Site Reliability Engineer with Tanzle

Remote in the US

$130K - 150K a year

Tanzle is an information infrastructure company that has assembled key innovative technological advances which address the imperatives of the next generation data analysis and visualization needs. We look at the perceptual and cognitive aspects of how people see data in order to make the most sense of it.

What you'll do:

  • Lean in to collaborate as a hands-on operability subject matter expert with all cross-functional groups responsible for architecting, building, securing, scaling, and supporting a greenfield platform which unifies content for better decision making.
  • Establish and enhance our infrastructure, tooling, and processes to extend operability as a self-service function for other groups in the engineering value stream with an emphasis on Terraform and Kubernetes in AWS.
  • Champion SRE principles of proactivity, automation, cross-functional collaboration, data-driven decision making, and fast+safe failure to continually improve our technology and culture.
  • Ensure we collectively define, instrument, and meet customer-focused Service Level Objectives across all Tanzle Platform services.

Must-have skills: Kubernetes, Terraform, AWS Nice to have skills: Security engineering, Network engineering

Required skills

  • Previous experience contributing in a production Site Reliability, DevSecOps, or SaaS/Technical Operations environment
  • Dedicated commitment to technical excellence and quality customer service
  • Ability to write code in at least one programming language (e.g.

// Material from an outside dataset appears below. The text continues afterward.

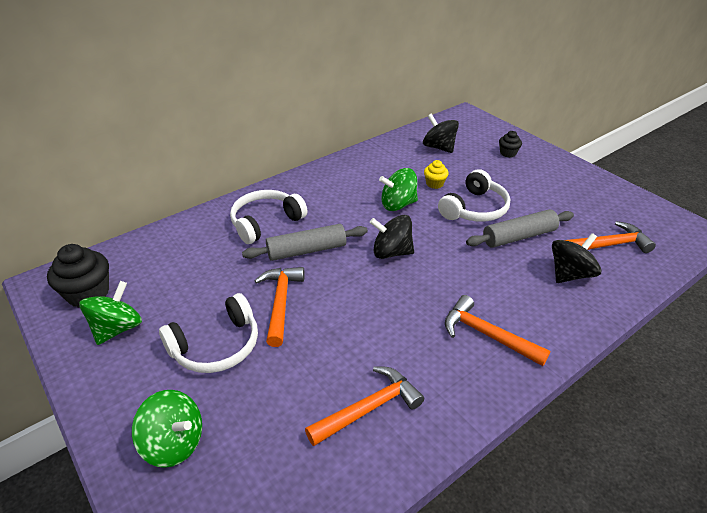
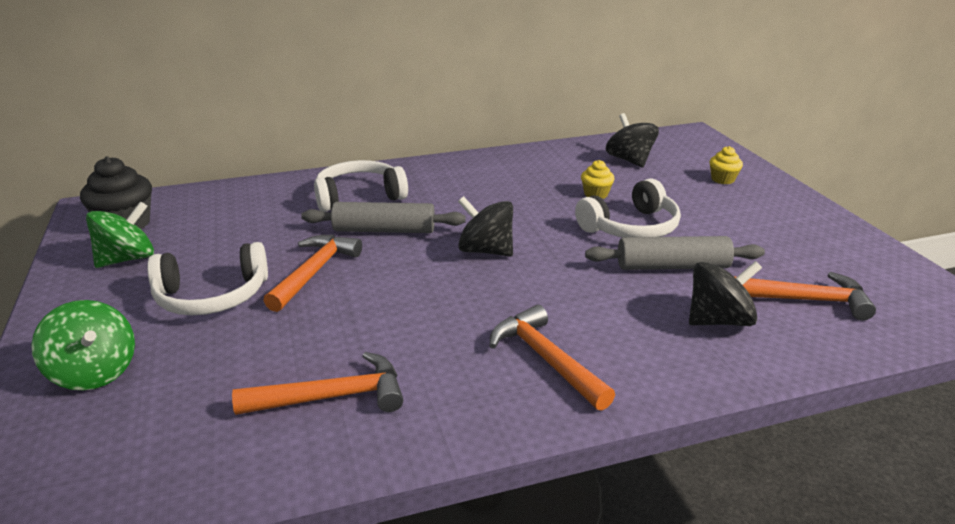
camera: 20 degrees right, 10 degrees down
(398, 204) = (531, 206): green spinning top -> none
(508, 153) = (722, 179): black cupcake -> yellow cupcake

Python, Go, Perl, Ruby, Java, C++) and use Git for practical configuration data and code management
  • Experience with major cloud computing providers (AWS, Azure, or GCP) and hybrid/on-premises/hyperconverged private compute environments
  • Familiarity with the Cloud Native ecosystem
  • Knowledge in one or more of these disciplines forms a central pillar of your skill set:
  • Large scale production UNIX/Linux operating system, application, and security administration in an online service provider environment
  • Software-defined / Infrastructure-as-Code automation framework orchestration, configuration management, and related tooling (SaltStack, Terraform, Ansible, Puppet, Chef, etc.)
  • Application virtualization and container orchestration at scale (Docker, Kubernetes, Nomad, Mesos)
  • Security operations and defense in depth via left-shifted application security engineering, proactive threat assessment and detection, technical policy implementation, and promoting a culture of awareness
  • Comprehensive observability for infrastructure/system/application/security instrumentation, monitoring, logging, tracing, and alerting
  • Network architecture and secure operation with an emphasis on application load balancing at local and global scales, IPv4/6 routing and dynamic routing protocols
  • Hands-on experience with any of the following is a plus:
  • Service-oriented-architecture-based distributed systems incorporating service discovery/mesh/proxy and/or API gateway technologies
  • Achieving fast and comprehensive unit, integration, and end-to-end system test coverage across continuous integration and deployment/delivery pipelines in a release engineering or SDET context
  • Chaos engineering and related methodologies for benchmarking application performance, scalability, fault-tolerance, and reliability RDBMS, NoSQL, Graph, or hybrid data tier platform architecture, operation, and warehousing
  • Effectively delivering and supporting software products and services in a hybrid SaaS or pure customer-premises model, including regulated or airgapped environments
  • Highly scalable and available real-time communications technology operation (RTP, RTCP, RTSP, SIP, WebRTC, et al.)

Fully remote is great, with a post-pandemic expectation of occasional travel to the California Bay Area for major company events or team building activities once everyone involved feels that's safe.